Authorities and analysts say the armed group is exploiting the many economic, political and security challenges facing Somalia. A worsening drought now affects around 2.6 million people in 66 of the country’s 74 districts, according to the United Nations. On Tuesday, Somali Prime Minister Mohamed Hussein Roble said a emergency state and appealed to the international community for increased humanitarian assistance.

Somalia in the Horn of Africa has also been affected by a widespread Desert Locust infestation and the lingering effects of the coronavirus pandemic.

In addition, political leaders continue to bicker over protracted and highly contested elections. A general election slated for early this year has been delayed after President Mohamed Abdullahi Mohamed decided to extend his rule, in what opponents called a takeover. As the vote for lawmakers began in recent weeks, many observers reported accusations of vote buying and manipulation in the process.

Many Somalis are also worried about the possible exit of the African Union peacekeeping force, whose mandate expires on December 31. While the mission is expected to continue in one form or another, a significant reduction in military forces, coming after the early withdrawal of US troops this year, could see the Shabab take control of the country, Somali officials and analysts say. Security. Despite years of foreign funding and training, experts believe that Somali security forces are not fully capable of stabilizing the country or protecting its people.

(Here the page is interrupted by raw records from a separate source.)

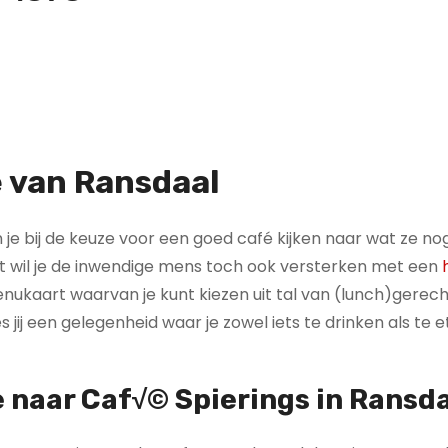
e van Ransdaal
 kun je bij de keuze voor een goed café kijken naar wat ze 
ent wil je de inwendige mens toch ook versterken met een
menukaart waarvan je kunt kiezen uit tal van (lunch)gerec
 jij een gelegenheid waar je zowel iets te drinken als te 
e naar Caf√© Spierings in Ransd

“Somalia is going through a difficult time right now,” said Omar S. Mahmood, senior Somalia analyst at the International Crisis Group.

“Al Shabaab has always been opportunistic with its violence, especially when political actors are either distracted or consumed by internal quarrels,” he said. “In that sense, this is the right time for the movement to step up the pace of its attacks, especially in Mogadishu.

Hussein Mohamed contributed reporting from Mogadishu, Somalia.